Empresas exibidoras guardam sigilo
As exibidoras guardam sigilo absoluto sobre a identidade dos anunciantes. Não há nenhuma legislação que obrigue os outdoors a conterem a identificação dos contratantes, embora cada empresa defina seus critérios éticos de divulgação – o chamado “compliance”. Para expor a identidade de alguém ou de uma empresa, só mesmo com ordem judicial.
“A empresa exibidora tem que ter um contratante definido e identificado mas, como em todo contrato privado, pode haver sigilo ou não, dependendo das partes envolvidas. Se não contrariar lei de direitos autorais, ou se não envolver legislação criminal, uma agressão ou ofensa, não vejo por que deveria haver divulgação. As campanhas não precisam identificar a autoria”, diz o presidente da Associação Gaúcha das Empresas de Publicidade ao Ar Livre (Agepal), Leonardo Hoffmann.

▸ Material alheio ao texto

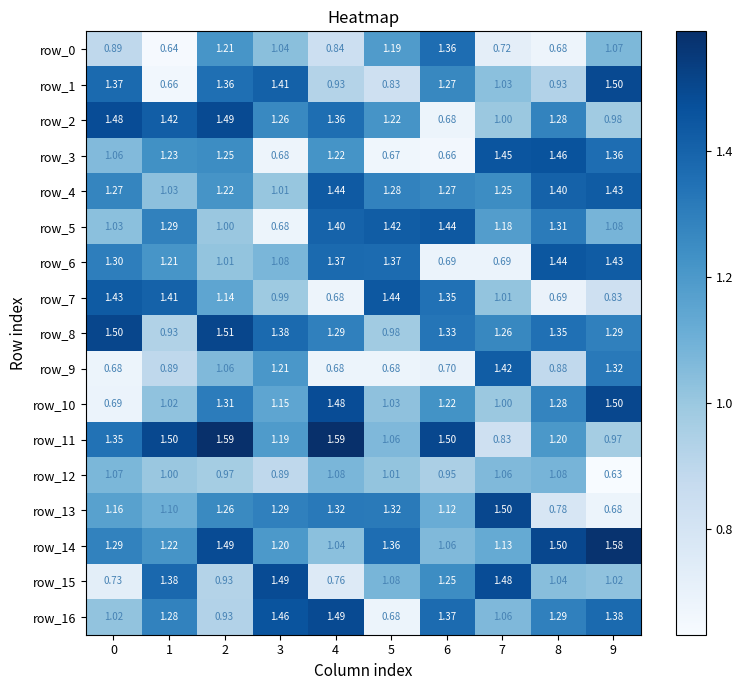

Where is row_15 nearest to the value 1?

9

Os anúncios seguem uma estratégia nacional de apoio político a Bolsonaro: há registro de peças semelhantes, e sem identificação de contratante, em Pernambuco, Mato Grosso, Espírito Santo e São Paulo. As mensagens, entretanto, são diversas. Em Cuiabá (MT), está estampada a frase “por Deus, por nossas famílias, por quem produz, estamos contigo presidente”. A única identificação do outdoor é a hashtag #fechadocombolsonaro.
Foto: Igor Sperotto
Informações falsas
Em Recife (PE), uma das mensagens é de agradecimento ao presidente “por levar a água do São Francisco aos nordestinos”. Além de apócrifo, o anúncio divulga uma notícia falsa: a frase é uma referência à transposição do rio São Francisco, cujo Eixo Norte foi inaugurado por Bolsonaro no dia 26 de junho. A obra, entretanto, teve 94% do seu traçado concluído em gestões anteriores à do atual presidente, especialmente nos governos Lula (2003/2010) e Dilma (2011/2016).
Em Vitória (ES), os anúncios também trazem notícias falsas – dessa vez na defesa do uso da cloroquina para a prevenção da Covid-19. O outdoor, que usa a mesma hashtag de Cuiabá, estampa uma embalagem do medicamento e a frase “tratamento precoce salva vidas”. A Agência Nacional de Vigilância Sanitária (Anvisa) proíbe a publicidade de remédios sem comprovação científica. A cloroquina não é indicada para o tratamento da infecção por coronavírus.